● **To do**
Determine how many lines of the material below contain the word "this", and reply with that number alone.

● **Exercise input**
○ ○ ○

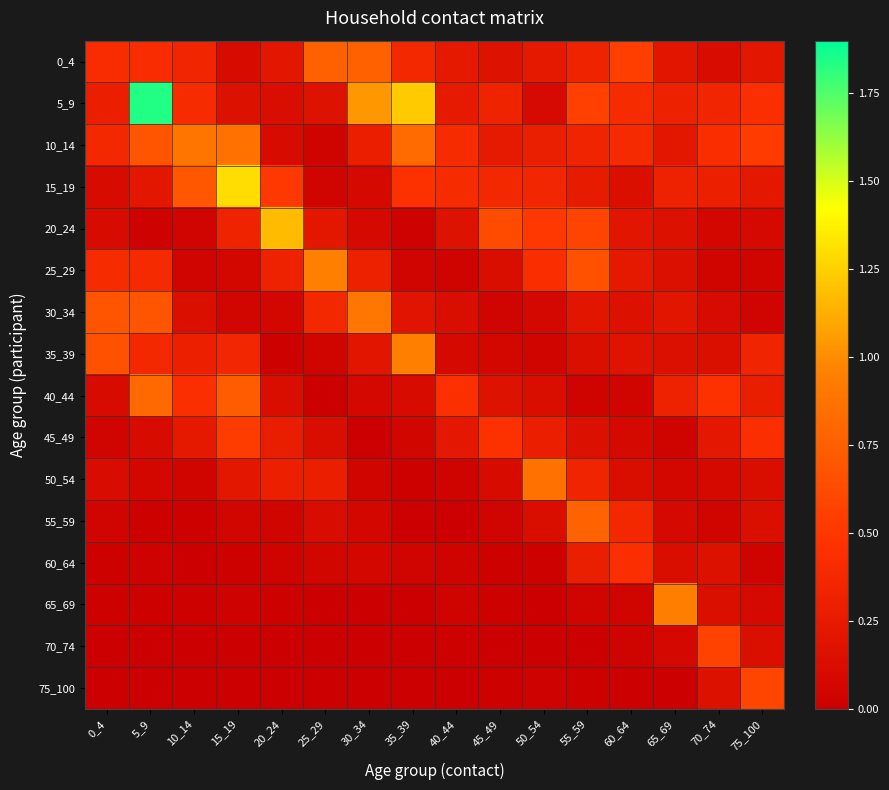

Reading left to right, what are all the values shown in this chart?

0_4: 0_4=0.4	5_9=0.4	10_14=0.4	15_19=0.1	20_24=0.2	25_29=0.8	30_34=0.8	35_39=0.4	40_44=0.2	45_49=0.2	50_54=0.2	55_59=0.3	60_64=0.5	65_69=0.2	70_74=0.1	75_100=0.2
5_9: 0_4=0.3	5_9=1.8	10_14=0.4	15_19=0.2	20_24=0.1	25_29=0.2	30_34=1.0	35_39=1.2	40_44=0.3	45_49=0.3	50_54=0.1	55_59=0.6	60_64=0.4	65_69=0.3	70_74=0.4	75_100=0.4
10_14: 0_4=0.4	5_9=0.7	10_14=0.9	15_19=0.9	20_24=0.1	25_29=0.0	30_34=0.3	35_39=0.8	40_44=0.4	45_49=0.2	50_54=0.3	55_59=0.3	60_64=0.4	65_69=0.2	70_74=0.4	75_100=0.5
15_19: 0_4=0.1	5_9=0.2	10_14=0.7	15_19=1.3	20_24=0.5	25_29=0.0	30_34=0.1	35_39=0.5	40_44=0.4	45_49=0.4	50_54=0.4	55_59=0.3	60_64=0.1	65_69=0.3	70_74=0.3	75_100=0.2
20_24: 0_4=0.1	5_9=0.0	10_14=0.0	15_19=0.3	20_24=1.2	25_29=0.2	30_34=0.1	35_39=0.0	40_44=0.2	45_49=0.6	50_54=0.5	55_59=0.6	60_64=0.2	65_69=0.2	70_74=0.1	75_100=0.1
25_29: 0_4=0.4	5_9=0.4	10_14=0.0	15_19=0.1	20_24=0.3	25_29=1.0	30_34=0.3	35_39=0.0	40_44=0.0	45_49=0.1	50_54=0.4	55_59=0.7	60_64=0.2	65_69=0.2	70_74=0.1	75_100=0.0
30_34: 0_4=0.7	5_9=0.7	10_14=0.1	15_19=0.1	20_24=0.1	25_29=0.4	30_34=0.9	35_39=0.2	40_44=0.1	45_49=0.0	50_54=0.1	55_59=0.2	60_64=0.2	65_69=0.2	70_74=0.1	75_100=0.0
35_39: 0_4=0.7	5_9=0.4	10_14=0.3	15_19=0.4	20_24=0.0	25_29=0.1	30_34=0.2	35_39=1.0	40_44=0.1	45_49=0.1	50_54=0.1	55_59=0.1	60_64=0.2	65_69=0.2	70_74=0.1	75_100=0.3
40_44: 0_4=0.1	5_9=0.8	10_14=0.4	15_19=0.7	20_24=0.1	25_29=0.0	30_34=0.1	35_39=0.1	40_44=0.4	45_49=0.2	50_54=0.1	55_59=0.0	60_64=0.1	65_69=0.3	70_74=0.5	75_100=0.3
45_49: 0_4=0.0	5_9=0.1	10_14=0.2	15_19=0.5	20_24=0.3	25_29=0.1	30_34=0.0	35_39=0.1	40_44=0.2	45_49=0.5	50_54=0.3	55_59=0.2	60_64=0.1	65_69=0.0	70_74=0.2	75_100=0.4
50_54: 0_4=0.1	5_9=0.1	10_14=0.1	15_19=0.2	20_24=0.3	25_29=0.3	30_34=0.1	35_39=0.0	40_44=0.0	45_49=0.1	50_54=0.9	55_59=0.3	60_64=0.1	65_69=0.1	70_74=0.1	75_100=0.1
55_59: 0_4=0.0	5_9=0.0	10_14=0.0	15_19=0.1	20_24=0.1	25_29=0.1	30_34=0.1	35_39=0.0	40_44=0.0	45_49=0.0	50_54=0.1	55_59=0.8	60_64=0.4	65_69=0.1	70_74=0.0	75_100=0.1
60_64: 0_4=0.0	5_9=0.0	10_14=0.0	15_19=0.0	20_24=0.0	25_29=0.1	30_34=0.1	35_39=0.0	40_44=0.0	45_49=0.0	50_54=0.0	55_59=0.3	60_64=0.4	65_69=0.1	70_74=0.2	75_100=0.0
65_69: 0_4=0.0	5_9=0.0	10_14=0.0	15_19=0.0	20_24=0.0	25_29=0.0	30_34=0.0	35_39=0.0	40_44=0.0	45_49=0.0	50_54=0.0	55_59=0.0	60_64=0.1	65_69=0.9	70_74=0.1	75_100=0.1
70_74: 0_4=0.0	5_9=0.0	10_14=0.0	15_19=0.0	20_24=0.0	25_29=0.0	30_34=0.0	35_39=0.0	40_44=0.0	45_49=0.0	50_54=0.0	55_59=0.0	60_64=0.0	65_69=0.1	70_74=0.6	75_100=0.2
75_100: 0_4=0.0	5_9=0.0	10_14=0.0	15_19=0.0	20_24=0.0	25_29=0.0	30_34=0.0	35_39=0.0	40_44=0.0	45_49=0.0	50_54=0.0	55_59=0.0	60_64=0.0	65_69=0.0	70_74=0.2	75_100=0.6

○ ○ ○

● **Exercise output**
1